16. Hukuk Dairesi 2014/14327 E. , 2015/10927 K.
"İçtihat Metni"MAHKEMESİ : KADASTRO MAHKEMESİ
DAVA TÜRÜ : KADASTRO
KANUN YOLU : TEMYİZ
Taraflar arasında görülen dava sonucunda verilen hükmün Yargıtay"ca incelenmesi süresinde duruşmalı olarak istenmiştir. Yargıtay duruşması için gerekli tebligat giderlerinin ödenmemesi nedeniyle duruşma isteminin reddine, incelemenin evrak üzerinde yapılmasına karar verildi. İnceleme raporu ve dosyadaki belgeler okundu. GEREĞİ GÖRÜŞÜLDÜ:
Kadastro sırasında, ... Köyü çalışma alanında bulunan temyize konu 301 ada 4 ve 302 ada 2 parsel sayılı taşınmazlar tapu kaydı nedeniyle ... adına tespit edilip taşınmazların sınırı hakkında Asliye Hukuk Mahkemesinde dava konusu olduğundan yüzölçümü hanesi açık bırakılarak tespit edilmiştir.

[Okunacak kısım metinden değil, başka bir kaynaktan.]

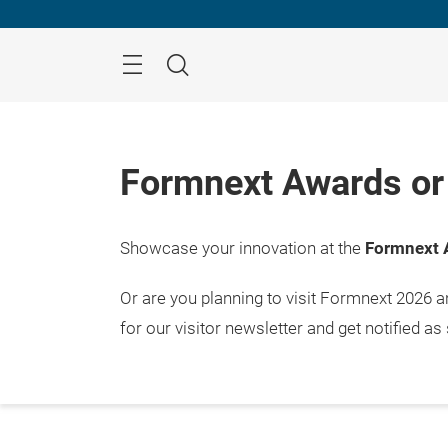
Skip
Menu
Search
Formnext Awards or 
Showcase your innovation at the
Formnext 
Or are you planning to visit Formnext 2026 
for our visitor newsletter and get notified as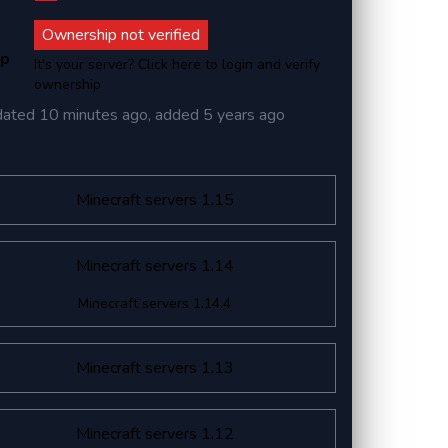
Ownership not verified
ip
It's your server? Click here to login and verify
ownership
dated
10 minutes ago
, added
5 years ago
Minecraft servers 1.15
Minecraft servers 1.14
Minecraft servers 1.14.4
Minecraft servers 1.13
Minecraft servers 1.12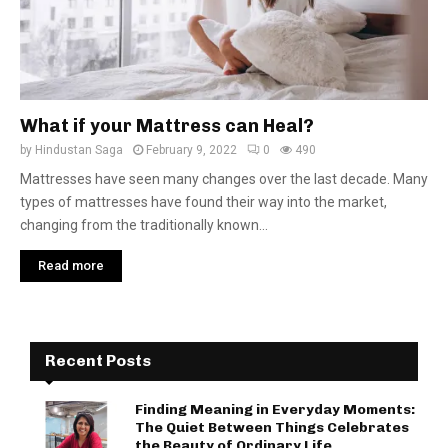
What if your Mattress can Heal?
by
Hindustan Saga
February 9, 2022
0
490
Mattresses have seen many changes over the last decade. Many
types of mattresses have found their way into the market,
changing from the traditionally known...
Read more
Recent Posts
Finding Meaning in Everyday Moments:
The Quiet Between Things Celebrates
the Beauty of Ordinary Life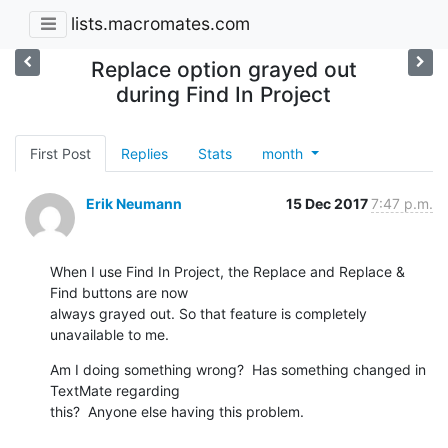
lists.macromates.com
Replace option grayed out
during Find In Project
First Post
Replies
Stats
month
Erik Neumann
15 Dec 2017
7:47 p.m.
When I use Find In Project, the Replace and Replace & 
Find buttons are now

always grayed out. So that feature is completely 
unavailable to me.
Am I doing something wrong?  Has something changed in 
TextMate regarding

this?  Anyone else having this problem.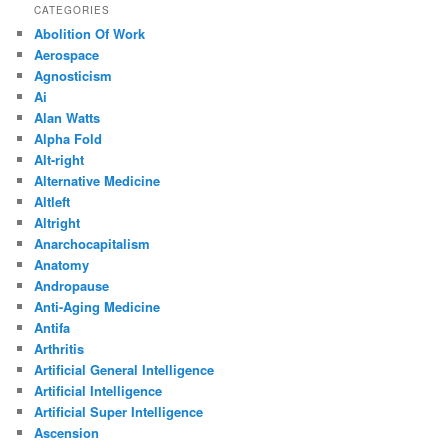
CATEGORIES
Abolition Of Work
Aerospace
Agnosticism
Ai
Alan Watts
Alpha Fold
Alt-right
Alternative Medicine
Altleft
Altright
Anarchocapitalism
Anatomy
Andropause
Anti-Aging Medicine
Antifa
Arthritis
Artificial General Intelligence
Artificial Intelligence
Artificial Super Intelligence
Ascension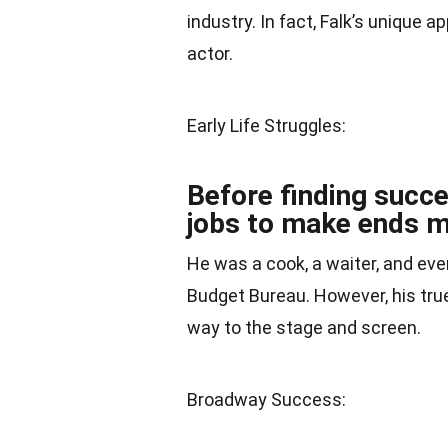
industry. In fact, Falk’s unique 
actor.
Early Life Struggles:
Before finding succe
jobs to make ends m
He was a cook, a waiter, and e
Budget Bureau. However, his true
way to the stage and screen.
Broadway Success: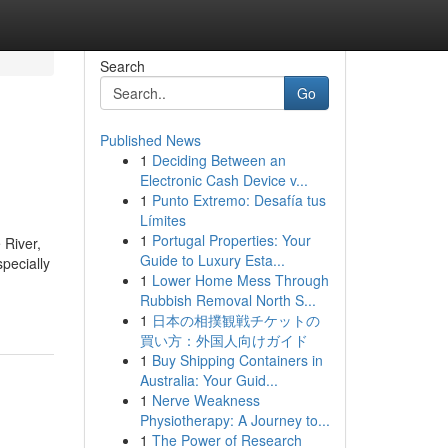
Search
Go
Published News
1
Deciding Between an
Electronic Cash Device v...
1
Punto Extremo: Desafía tus
Límites
1
Portugal Properties: Your
 River,
Guide to Luxury Esta...
specially
1
Lower Home Mess Through
Rubbish Removal North S...
1
日本の相撲観戦チケットの
買い方：外国人向けガイド
1
Buy Shipping Containers in
Australia: Your Guid...
1
Nerve Weakness
Physiotherapy: A Journey to...
1
The Power of Research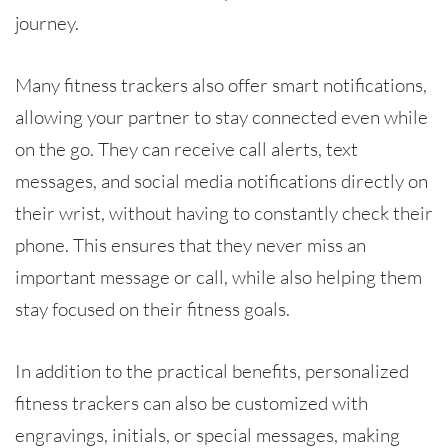
journey.
Many fitness trackers also offer smart notifications,
allowing your partner to stay connected even while
on the go. They can receive call alerts, text
messages, and social media notifications directly on
their wrist, without having to constantly check their
phone. This ensures that they never miss an
important message or call, while also helping them
stay focused on their fitness goals.
In addition to the practical benefits, personalized
fitness trackers can also be customized with
engravings, initials, or special messages, making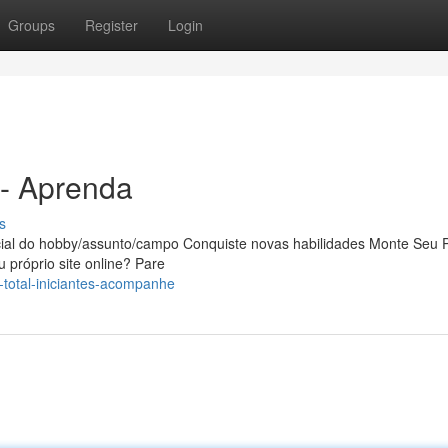
Groups
Register
Login
 - Aprenda
s
ial do hobby/assunto/campo Conquiste novas habilidades Monte Seu P
 próprio site online? Pare
-total-iniciantes-acompanhe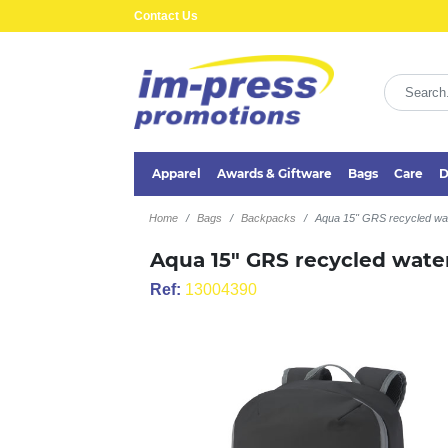
Contact Us
Apparel
Awards & Giftware
Bags
Care
D
Home
Bags
Backpacks
Aqua 15" GRS recycled wat
Aqua 15" GRS recycled water
Ref:
13004390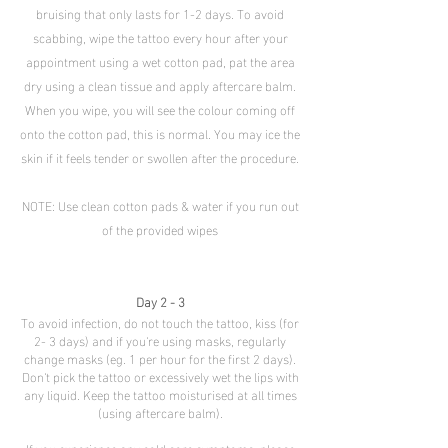
bruising that only lasts for 1-2 days. To avoid
scabbing, wipe the tattoo every hour after your
appointment using a wet cotton pad, pat the area
dry using a clean tissue and apply aftercare balm.
When you wipe, you will see the colour coming off
onto the cotton pad, this is normal. You may ice the
skin if it feels tender or swollen after the procedure.
NOTE: Use clean cotton pads & water if you run out
of the provided wipes
Day 2 - 3
To avoid infection, do not touch the tattoo, kiss (for
2- 3 days) and if you're using masks, regularly
change masks (eg. 1 per hour for the first 2 days).
Don't pick the tattoo or excessively wet the lips with
any liquid. Keep the tattoo moisturised at all times
(using aftercare balm).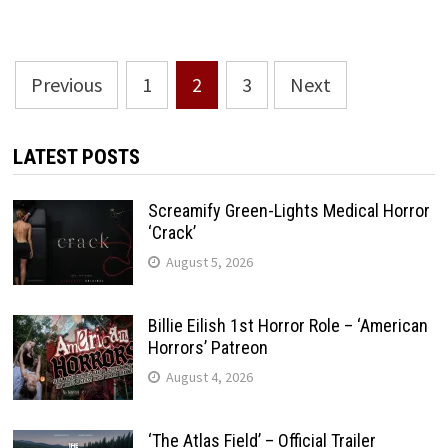
Posts
Previous
1
2
3
Next
pagination
LATEST POSTS
Screamify Green-Lights Medical Horror
‘Crack’
August 5, 2026
Billie Eilish 1st Horror Role – ‘American
Horrors’ Patreon
August 4, 2026
‘The Atlas Field’ – Official Trailer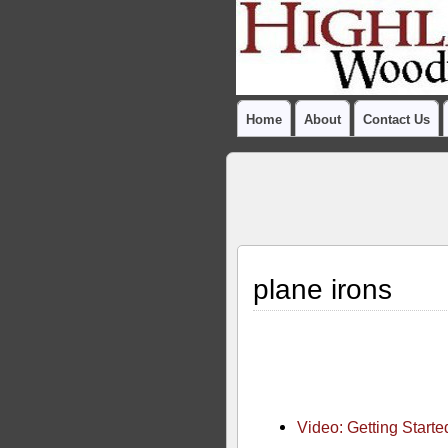
Home
About
Contact Us
plane irons
Video: Getting Start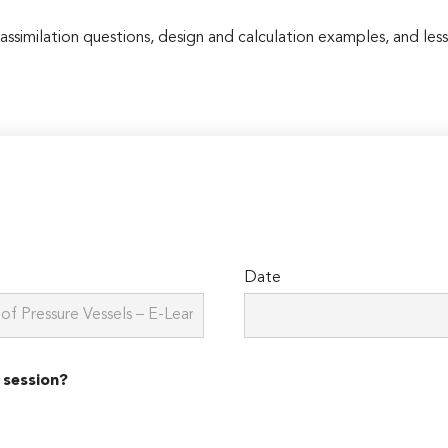
 assimilation questions, design and calculation examples, and less
Date
 session?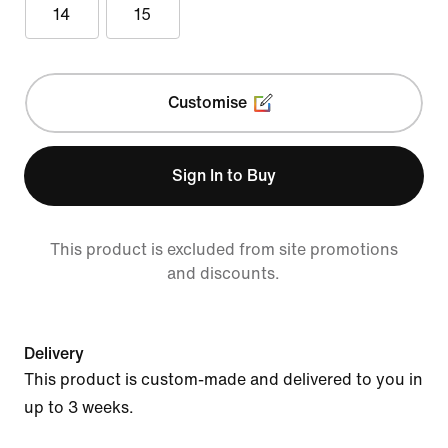
14
15
Customise
Sign In to Buy
This product is excluded from site promotions
and discounts.
Delivery
This product is custom-made and delivered to you in
up to 3 weeks.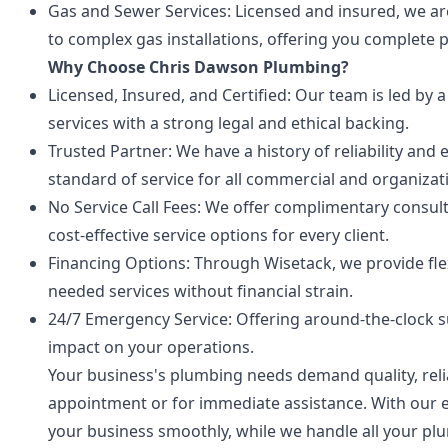
Gas and Sewer Services: Licensed and insured, we ar
to complex gas installations, offering you complete 
Why Choose Chris Dawson Plumbing?
Licensed, Insured, and Certified: Our team is led by
services with a strong legal and ethical backing.
Trusted Partner: We have a history of reliability an
standard of service for all commercial and organizat
No Service Call Fees: We offer complimentary consu
cost-effective service options for every client.
Financing Options: Through Wisetack, we provide fle
needed services without financial strain.
24/7 Emergency Service: Offering around-the-clock
impact on your operations.
Your business's plumbing needs demand quality, reliab
appointment or for immediate assistance. With our e
your business smoothly, while we handle all your pl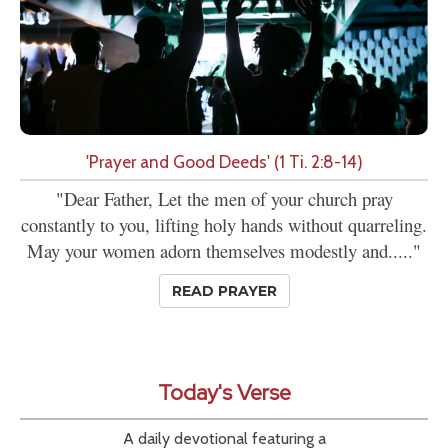
'Prayer and Good Deeds' (1 Ti. 2:8-14)
"Dear Father, Let the men of your church pray
constantly to you, lifting holy hands without quarreling.
May your women adorn themselves modestly and....."
READ PRAYER
Today's Verse
A daily devotional featuring a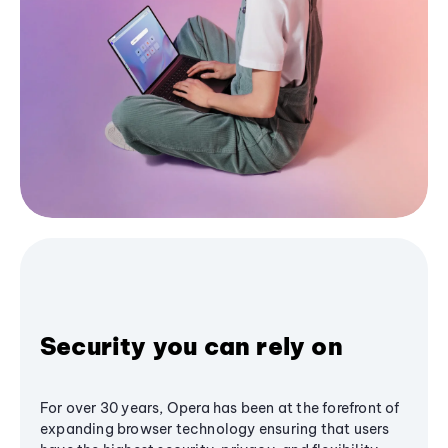
Security you can rely on
For over 30 years, Opera has been at the forefront of
expanding browser technology ensuring that users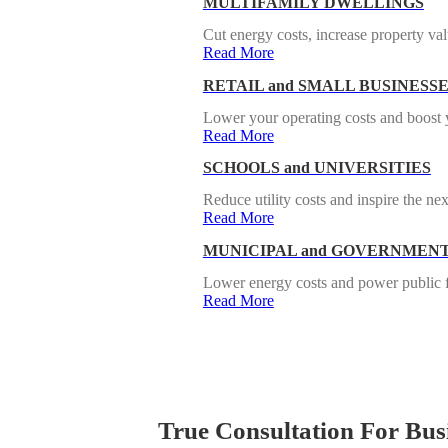
MULTIFAMILY DWELLINGS
Cut energy costs, increase property valu
Read More
RETAIL and SMALL BUSINESS
Lower your operating costs and boost y
Read More
SCHOOLS and UNIVERSITIES
Reduce utility costs and inspire the nex
Read More
MUNICIPAL and GOVERNMENT
Lower energy costs and power public fac
Read More
True Consultation For Busi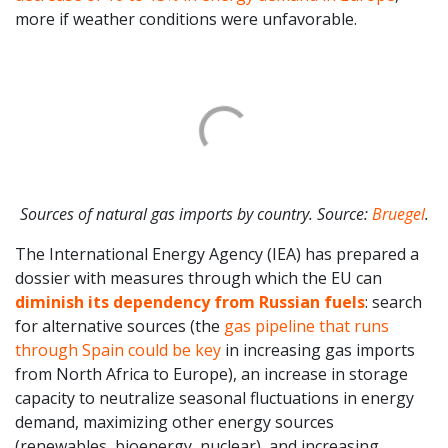
more if weather conditions were unfavorable.
Sources of natural gas imports by country. Source:
Bruegel
.
The International Energy Agency (IEA) has prepared a
dossier with measures through which the EU can
diminish its dependency from Russian fuels
: search
for alternative sources (the
gas pipeline that runs
through Spain could be key
in increasing gas imports
from North Africa to Europe), an increase in storage
capacity to neutralize seasonal fluctuations in energy
demand, maximizing other energy sources
(renewables, bioenergy, nuclear), and increasing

Davacı ... tarafından davalı ..."e karşı, Asliye Hukuk Mahkemesinde açılan müdahalenin önlenmesi davası hakkında yapılan yargılama sonunda dava ve temyize konu olan 301 ada 4 ve 302 ada 2 parseller hakkında tutanak düzenlenmiş olması nedeniyle Kadastro Mahkemesine aktarılmıştır. Kadastro Mahkemesinde çekişmeli parsel tutanakları ile aktarılan dava dosyası birleştirilerek yapılan yargılama sonunda davanın kabulüne 301 ada 4 ve 302 ada 2 parsel sayılı taşınmazların 25.11.2013 tarihli fen bilirkişisi raporunda gösterilen sınırları ile ve 1.721,69 ve 2.907,08 metrekare yüzölçümleri ile davacı ... adına tapuya tesciline karar verilmiş; hüküm, yargılama sırasında ölen davalı ... mirasçıları vekili tarafından temyiz edilmiştir.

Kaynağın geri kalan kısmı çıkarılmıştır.